I am making a very comprehensive application, which I have been working on for a number of months. For my next step I am writing some code that will delete all the duplicate domains from my textfile.
What I previously did is use the (php) array_unique();
function which would delete my exact duplicates from my txtfile. But I need to delete all the domains that are the same.
Old situation (this would delete url 1 or 2 because they are exact the same):
- google.nl
- google.nl
- google.nl/hello
Desired situation (will delete two of the three urls because the domains are the same):
- google.nl/hello
- google.nl/yellow
- google.nl
So I made a bit of code which shows every url that is in my txtfile onto the screen (nothing special).
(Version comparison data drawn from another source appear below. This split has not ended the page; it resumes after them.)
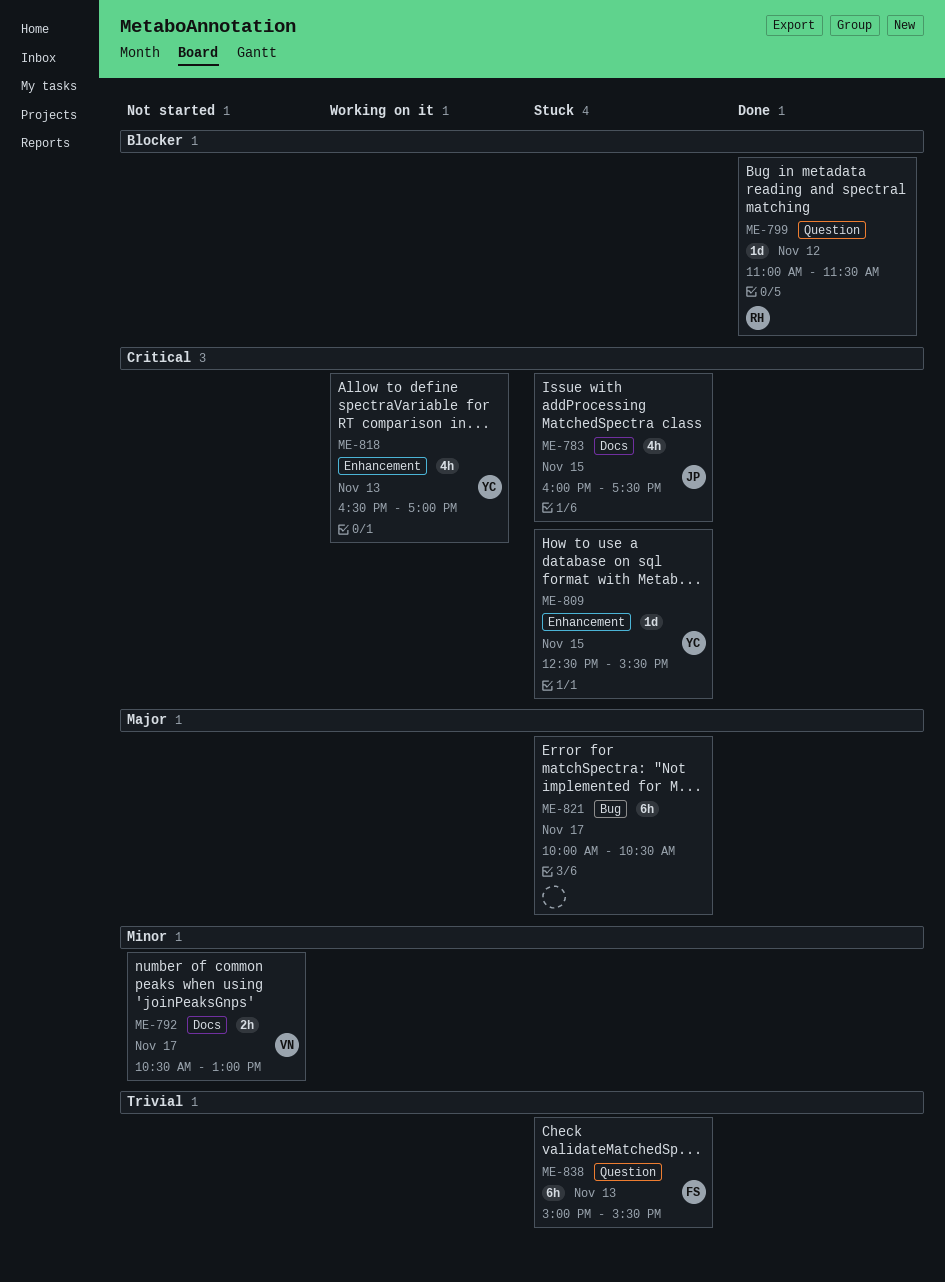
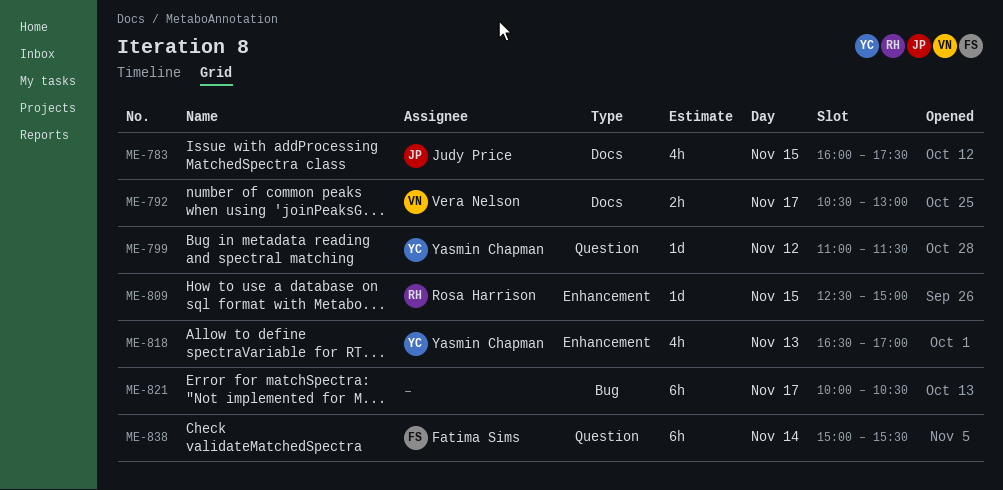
ME-799, owner: Rosa Harrison -> Yasmin Chapman
ME-809, owner: Yasmin Chapman -> Rosa Harrison
ME-809, ends: 15:30 -> 15:00
ME-838, day: Nov 13 -> Nov 14

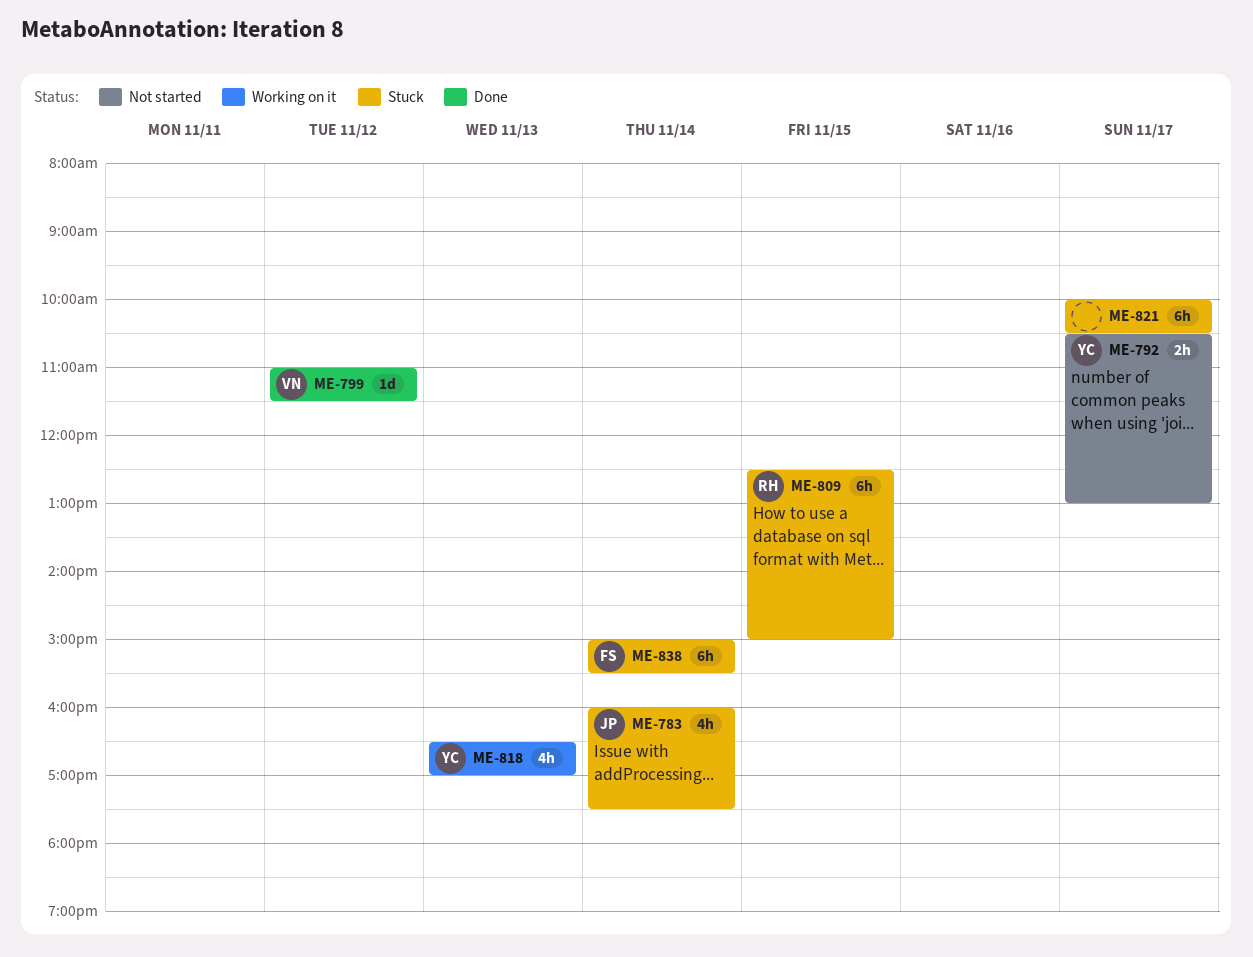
ME-783, day: Nov 15 -> Nov 14
ME-792, owner: Vera Nelson -> Yasmin Chapman
ME-799, owner: Yasmin Chapman -> Vera Nelson
ME-809, estimate: 1d -> 6h

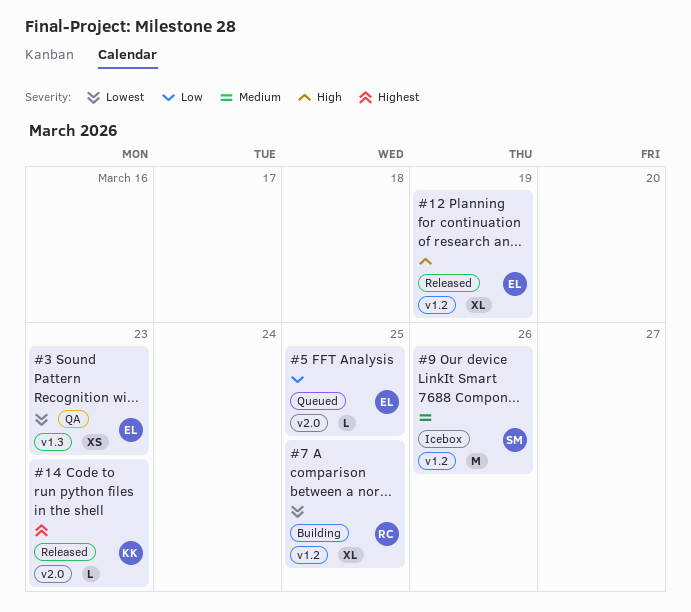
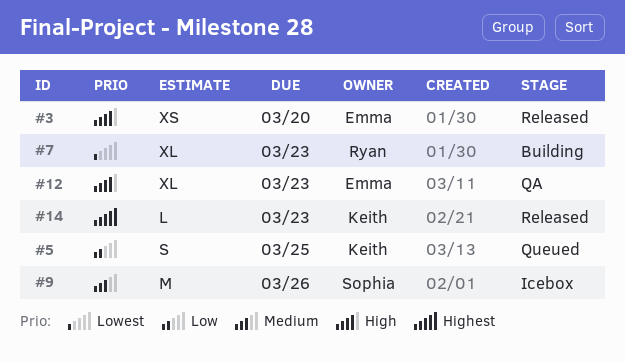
#3, status: QA -> Released
#3, priority: Lowest -> High
#3, due: Mar 23 -> Mar 20
#5, owner: Emma -> Keith
#5, estimate: L -> S
#7, due: Mar 25 -> Mar 23
#12, status: Released -> QA
#12, due: Mar 19 -> Mar 23

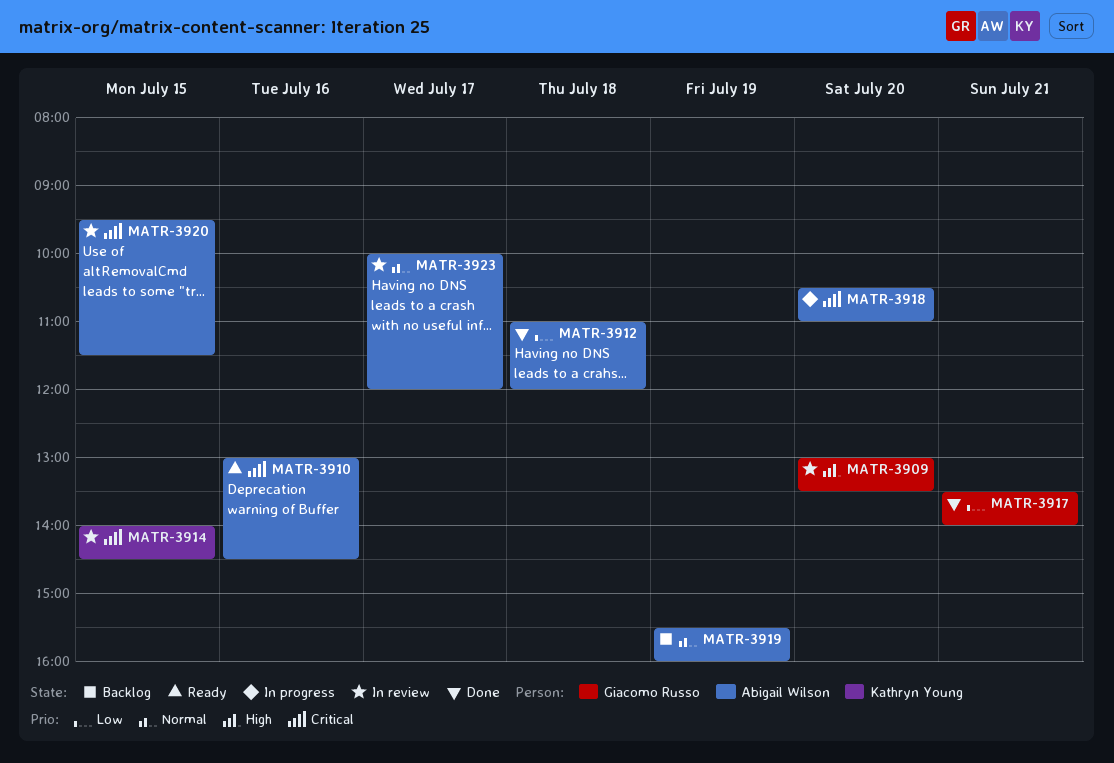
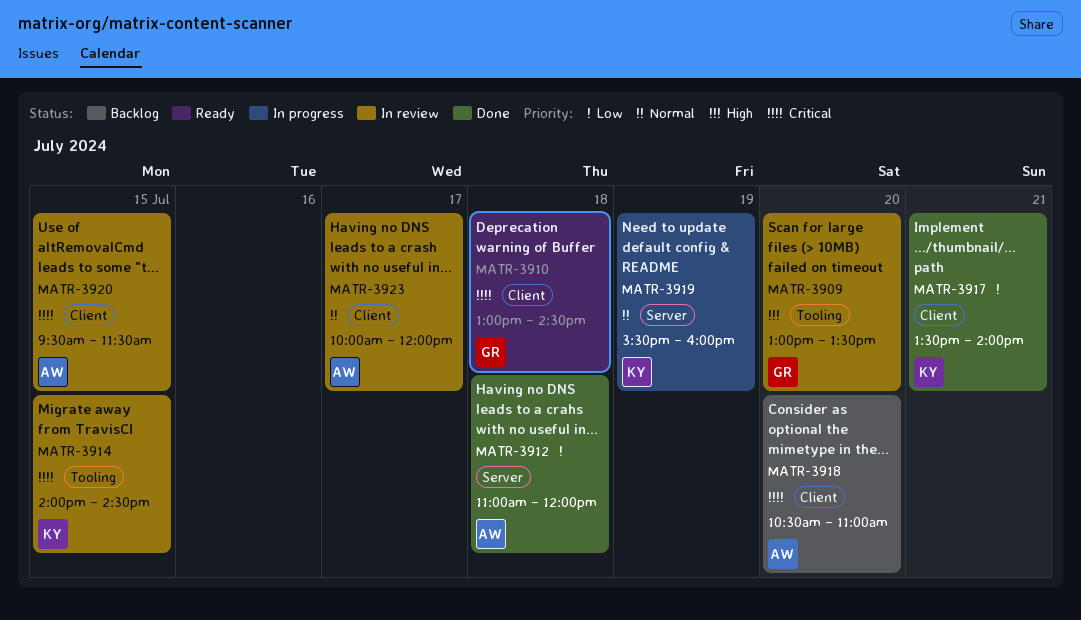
MATR-3910, owner: Abigail Wilson -> Giacomo Russo
MATR-3910, day: Jul 16 -> Jul 18
MATR-3917, owner: Giacomo Russo -> Kathryn Young
MATR-3918, status: In progress -> Backlog
MATR-3919, status: Backlog -> In progress
MATR-3919, owner: Abigail Wilson -> Kathryn Young

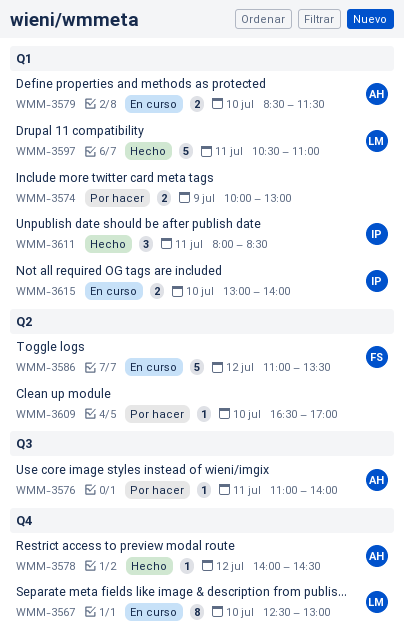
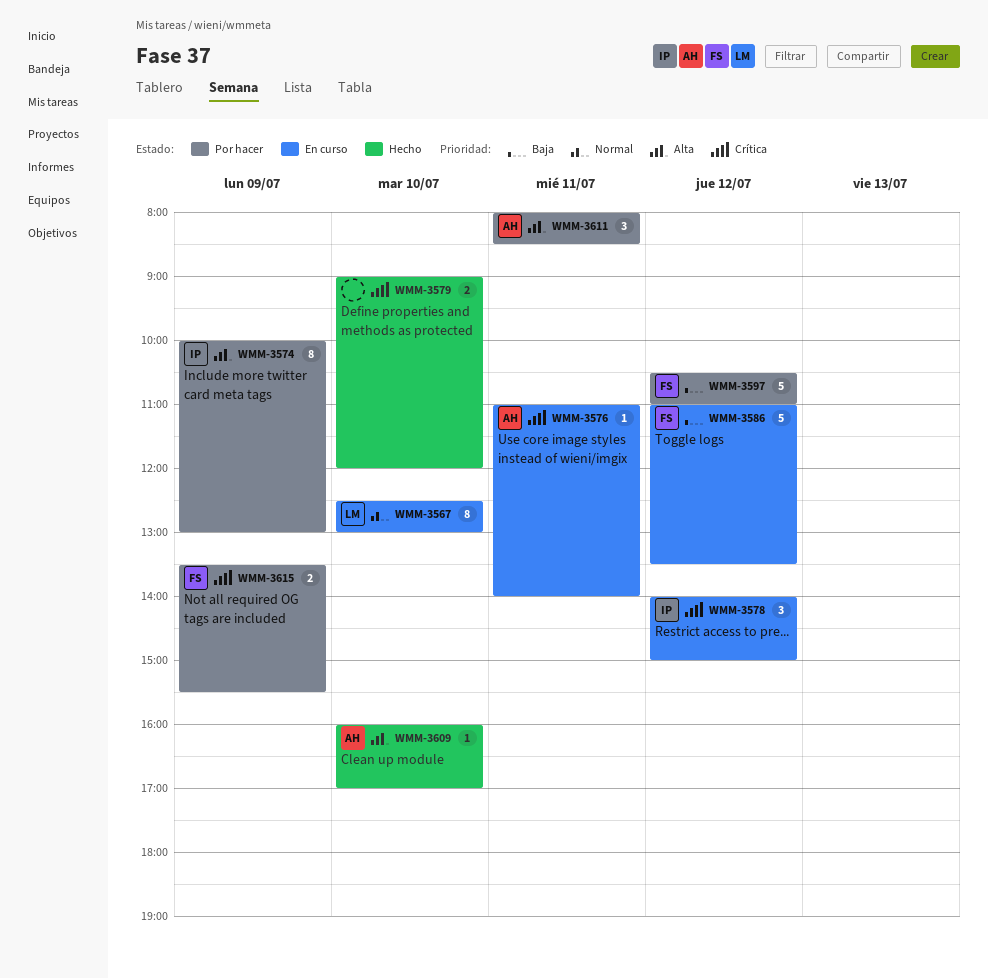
WMM-3574, owner: none -> IP
WMM-3574, estimate: 2 -> 8
WMM-3576, status: Por hacer -> En curso
WMM-3578, status: Hecho -> En curso
WMM-3578, owner: AH -> IP
WMM-3578, estimate: 1 -> 3
WMM-3578, ends: 14:30 -> 15:00
WMM-3579, status: En curso -> Hecho
WMM-3579, owner: AH -> none
WMM-3579, begins: 08:30 -> 09:00
WMM-3579, ends: 11:30 -> 12:00
WMM-3597, status: Hecho -> Por hacer
WMM-3597, owner: LM -> FS
WMM-3597, day: Jul 11 -> Jul 12
WMM-3609, status: Por hacer -> Hecho
WMM-3609, owner: none -> AH
WMM-3609, begins: 16:30 -> 16:00
WMM-3611, status: Hecho -> Por hacer
WMM-3611, owner: IP -> AH
WMM-3615, status: En curso -> Por hacer
WMM-3615, owner: IP -> FS
WMM-3615, day: Jul 10 -> Jul 9
WMM-3615, begins: 13:00 -> 13:30
WMM-3615, ends: 14:00 -> 15:30

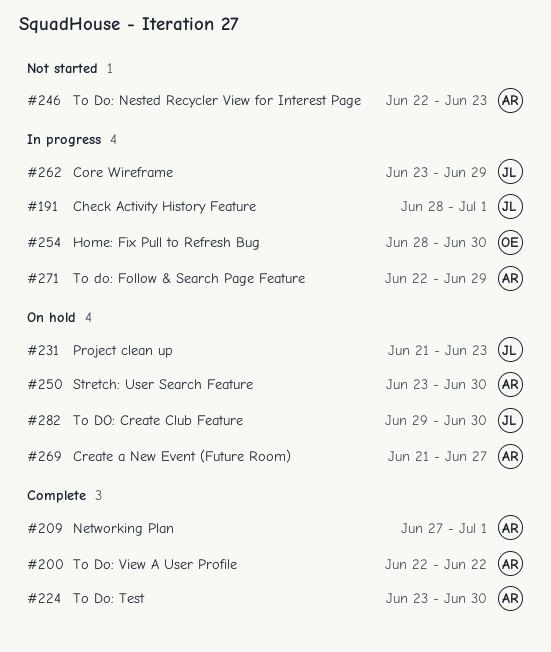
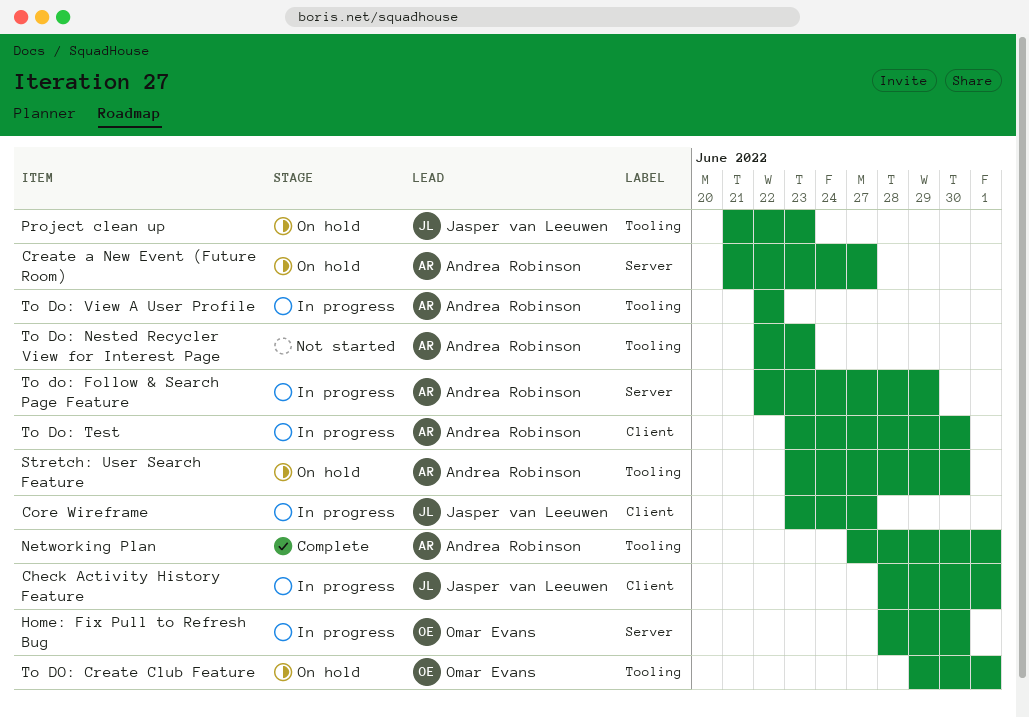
Core Wireframe, due: Jun 29 -> Jun 27
To DO: Create Club Feature, owner: Jasper van Leeuwen -> Omar Evans
To DO: Create Club Feature, due: Jun 30 -> Jul 1
To Do: Test, status: Complete -> In progress
To Do: View A User Profile, status: Complete -> In progress

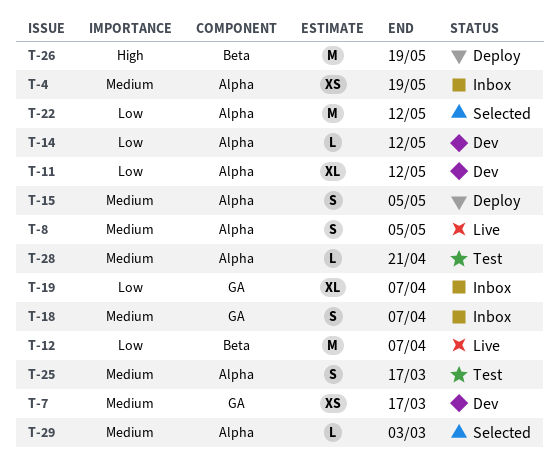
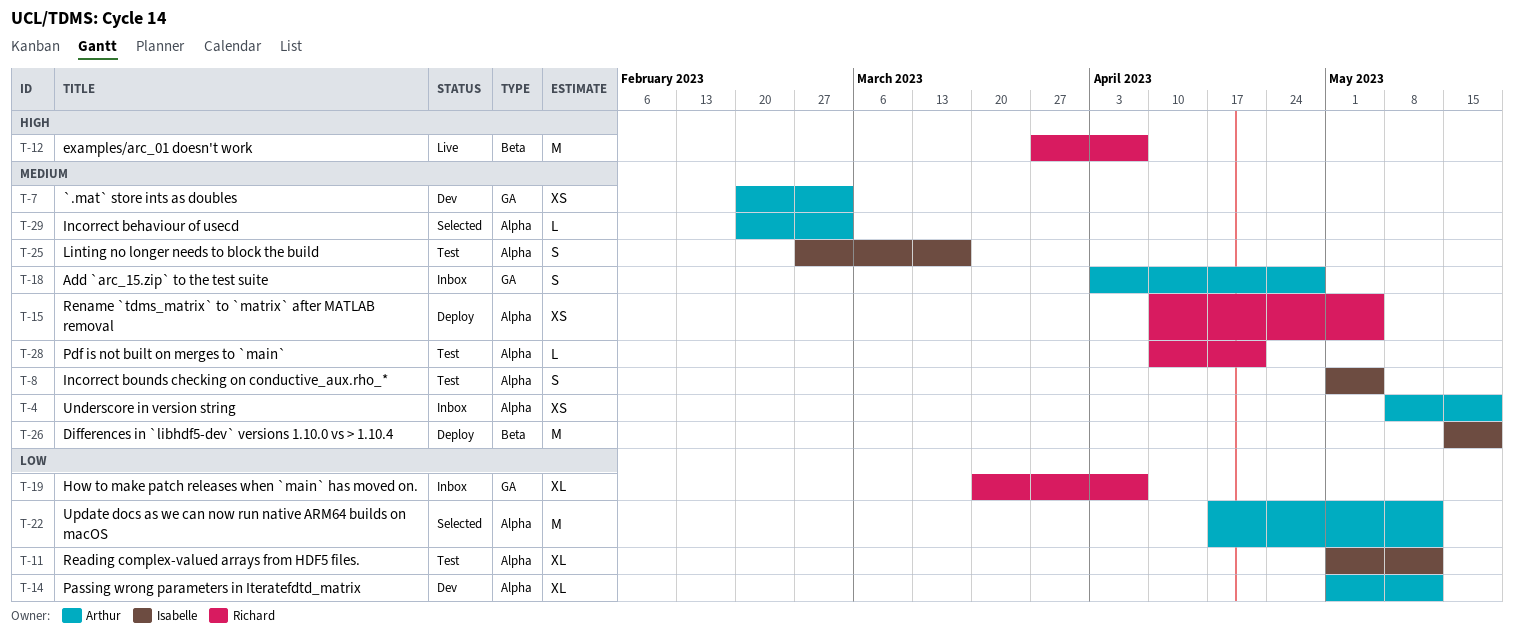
T-7, due: Mar 17 -> Mar 3
T-8, status: Live -> Test
T-11, status: Dev -> Test
T-12, priority: Low -> High
T-14, estimate: L -> XL
T-15, estimate: S -> XS
T-18, due: Apr 7 -> Apr 28
T-26, priority: High -> Medium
I do this by using a while-loop:
$file = fopen("file.txt","r");
while(! feof($file))
{
echo fgets($file). "<br />";
}
So I used this tutorial to help myself: how to get domain name from URL. This is the code that I used.
function parse_url_all($url){
$url = substr($url,0,4)=='http'? $url: 'http://'.$url;
$d = parse_url($url);
$tmp = explode('.',$d['host']);
$n = count($tmp);
if ($n>=2){
if ($n==4 || ($n==3 && strlen($tmp[($n-2)])<=3)){
$d['domain'] = $tmp[($n-3)].".".$tmp[($n-2)].".".$tmp[($n-1)];
$d['domainX'] = $tmp[($n-3)];
} else {
$d['domain'] = $tmp[($n-2)].".".$tmp[($n-1)];
$d['domainX'] = $tmp[($n-2)];
}
}
return $d;
}
$urls = array('website1','website2');
echo "<div style='overflow-x:auto;'>";
echo "<table style='text-align:left;'>";
echo "<tr><th>URL</th><th>Host</th><th>Domain</th><th>Domain X</th></tr>";
foreach ($urls as $url) {
$info = parse_url_all($url);
echo "<tr><td>" . $url . "</td><td>" . $info['host'] . "</td><td>" . $info['domain'] . "</td><td>" . $info['domainX'] . "</td></tr>";
}
echo "</table></div><br>";
How do I get the output of my while-loop (txtfile) into the array from this line:
$urls = array('output from textfile');
It will probably be something simple, but I just couldn't figure it out.